[[ DATASET EXTRACT, beginning ]]

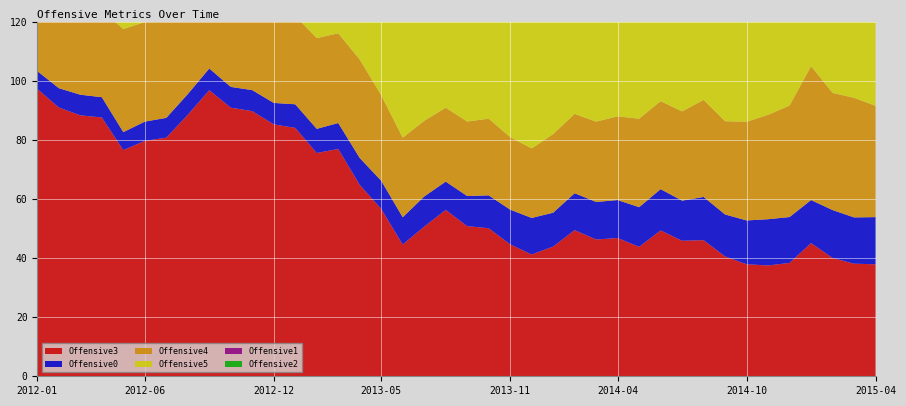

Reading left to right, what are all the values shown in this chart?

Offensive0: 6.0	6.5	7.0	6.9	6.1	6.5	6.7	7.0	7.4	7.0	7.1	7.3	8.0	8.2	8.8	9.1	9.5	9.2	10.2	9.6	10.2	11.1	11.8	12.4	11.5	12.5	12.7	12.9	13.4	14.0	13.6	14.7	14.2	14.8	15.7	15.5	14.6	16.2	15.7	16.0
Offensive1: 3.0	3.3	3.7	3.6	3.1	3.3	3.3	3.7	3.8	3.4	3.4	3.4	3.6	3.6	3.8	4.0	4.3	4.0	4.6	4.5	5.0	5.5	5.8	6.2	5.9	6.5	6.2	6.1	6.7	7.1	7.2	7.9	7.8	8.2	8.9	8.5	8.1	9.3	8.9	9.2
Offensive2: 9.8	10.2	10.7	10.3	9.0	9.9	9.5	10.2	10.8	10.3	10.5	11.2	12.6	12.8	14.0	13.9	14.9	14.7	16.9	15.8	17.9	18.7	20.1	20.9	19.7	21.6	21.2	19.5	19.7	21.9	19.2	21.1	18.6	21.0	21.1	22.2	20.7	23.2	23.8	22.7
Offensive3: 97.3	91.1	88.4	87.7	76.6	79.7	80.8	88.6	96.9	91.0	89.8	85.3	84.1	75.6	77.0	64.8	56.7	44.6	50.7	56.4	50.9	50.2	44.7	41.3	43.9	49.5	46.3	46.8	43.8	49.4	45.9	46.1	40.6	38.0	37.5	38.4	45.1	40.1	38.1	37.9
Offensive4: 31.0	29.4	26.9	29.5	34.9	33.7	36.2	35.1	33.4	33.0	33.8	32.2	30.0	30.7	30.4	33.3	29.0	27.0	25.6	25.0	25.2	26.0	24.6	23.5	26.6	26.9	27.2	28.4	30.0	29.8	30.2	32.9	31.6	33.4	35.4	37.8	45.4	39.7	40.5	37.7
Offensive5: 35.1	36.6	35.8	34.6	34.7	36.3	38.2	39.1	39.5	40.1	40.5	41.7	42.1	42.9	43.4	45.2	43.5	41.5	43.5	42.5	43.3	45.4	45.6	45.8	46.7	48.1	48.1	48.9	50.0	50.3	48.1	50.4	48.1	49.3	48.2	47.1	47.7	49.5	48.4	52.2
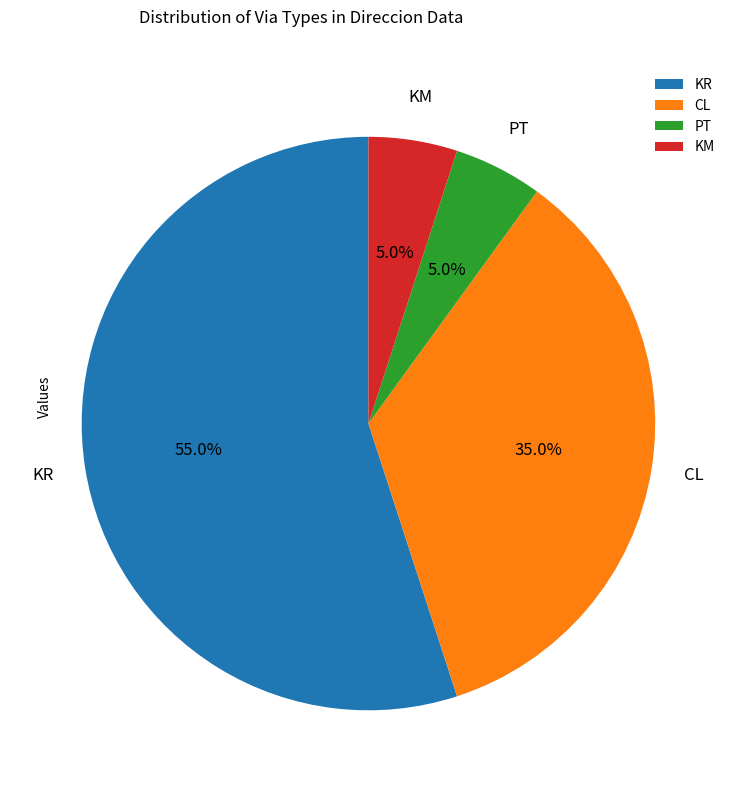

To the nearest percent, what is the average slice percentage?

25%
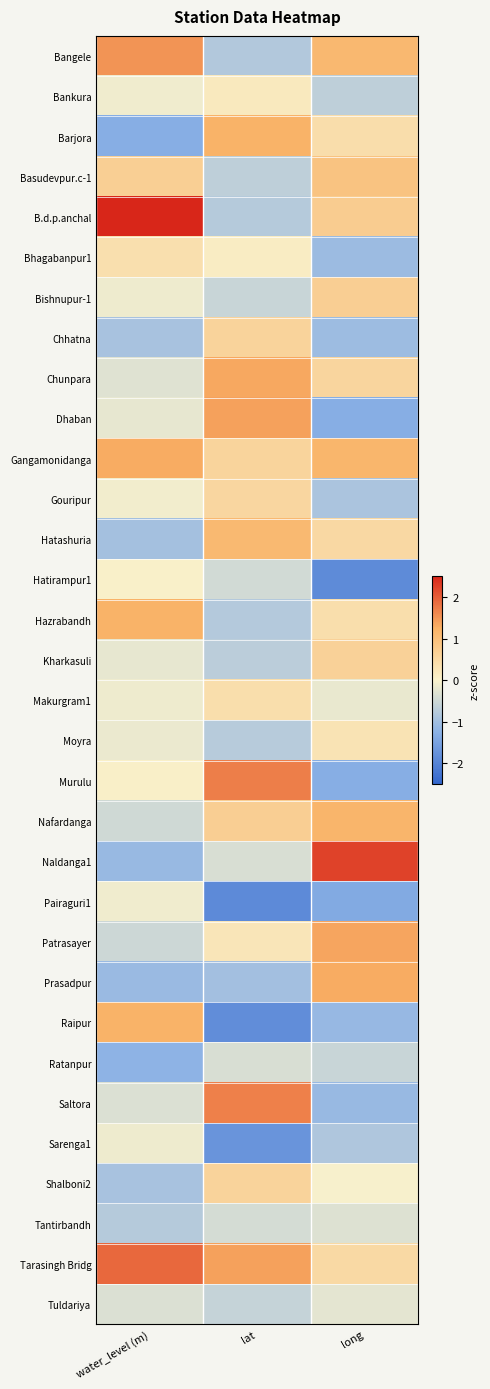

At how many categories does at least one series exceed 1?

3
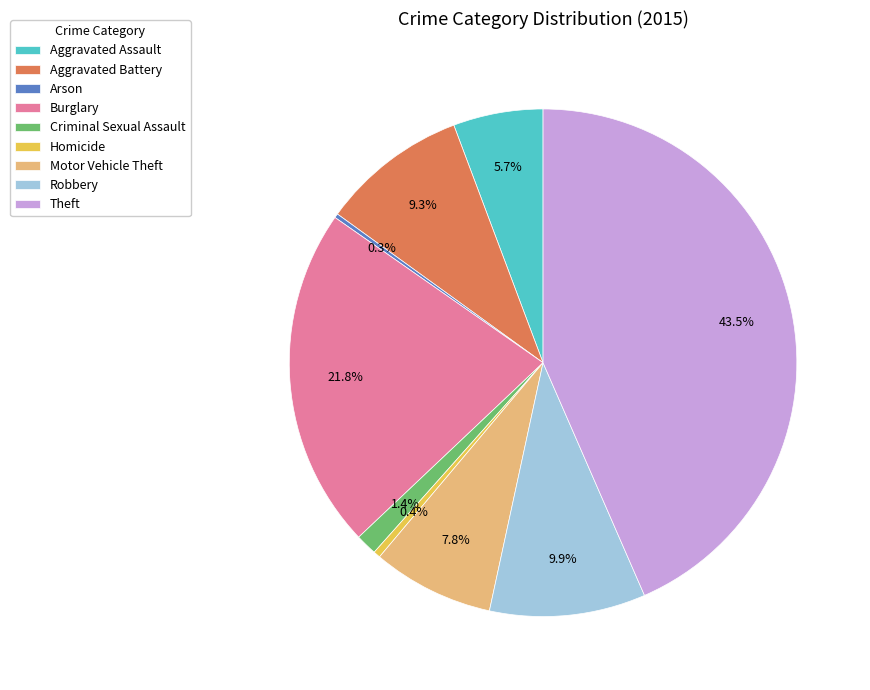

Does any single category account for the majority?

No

[[ DATASET EXTRACT, end ]]

● **ABOUT THIS EXERCISE**:
Revise all of the material above so that "categories" becomes "groups", keeping everything else unchanged. Omit the pictures from your answer.

● **RESULT**:
Reading left to right, what are all the values shown in this chart?

Offensive0: 6.0	6.5	7.0	6.9	6.1	6.5	6.7	7.0	7.4	7.0	7.1	7.3	8.0	8.2	8.8	9.1	9.5	9.2	10.2	9.6	10.2	11.1	11.8	12.4	11.5	12.5	12.7	12.9	13.4	14.0	13.6	14.7	14.2	14.8	15.7	15.5	14.6	16.2	15.7	16.0
Offensive1: 3.0	3.3	3.7	3.6	3.1	3.3	3.3	3.7	3.8	3.4	3.4	3.4	3.6	3.6	3.8	4.0	4.3	4.0	4.6	4.5	5.0	5.5	5.8	6.2	5.9	6.5	6.2	6.1	6.7	7.1	7.2	7.9	7.8	8.2	8.9	8.5	8.1	9.3	8.9	9.2
Offensive2: 9.8	10.2	10.7	10.3	9.0	9.9	9.5	10.2	10.8	10.3	10.5	11.2	12.6	12.8	14.0	13.9	14.9	14.7	16.9	15.8	17.9	18.7	20.1	20.9	19.7	21.6	21.2	19.5	19.7	21.9	19.2	21.1	18.6	21.0	21.1	22.2	20.7	23.2	23.8	22.7
Offensive3: 97.3	91.1	88.4	87.7	76.6	79.7	80.8	88.6	96.9	91.0	89.8	85.3	84.1	75.6	77.0	64.8	56.7	44.6	50.7	56.4	50.9	50.2	44.7	41.3	43.9	49.5	46.3	46.8	43.8	49.4	45.9	46.1	40.6	38.0	37.5	38.4	45.1	40.1	38.1	37.9
Offensive4: 31.0	29.4	26.9	29.5	34.9	33.7	36.2	35.1	33.4	33.0	33.8	32.2	30.0	30.7	30.4	33.3	29.0	27.0	25.6	25.0	25.2	26.0	24.6	23.5	26.6	26.9	27.2	28.4	30.0	29.8	30.2	32.9	31.6	33.4	35.4	37.8	45.4	39.7	40.5	37.7
Offensive5: 35.1	36.6	35.8	34.6	34.7	36.3	38.2	39.1	39.5	40.1	40.5	41.7	42.1	42.9	43.4	45.2	43.5	41.5	43.5	42.5	43.3	45.4	45.6	45.8	46.7	48.1	48.1	48.9	50.0	50.3	48.1	50.4	48.1	49.3	48.2	47.1	47.7	49.5	48.4	52.2

To the nearest percent, what is the average slice percentage?

25%

At how many groups does at least one series exceed 1?

3

Does any single category account for the majority?

No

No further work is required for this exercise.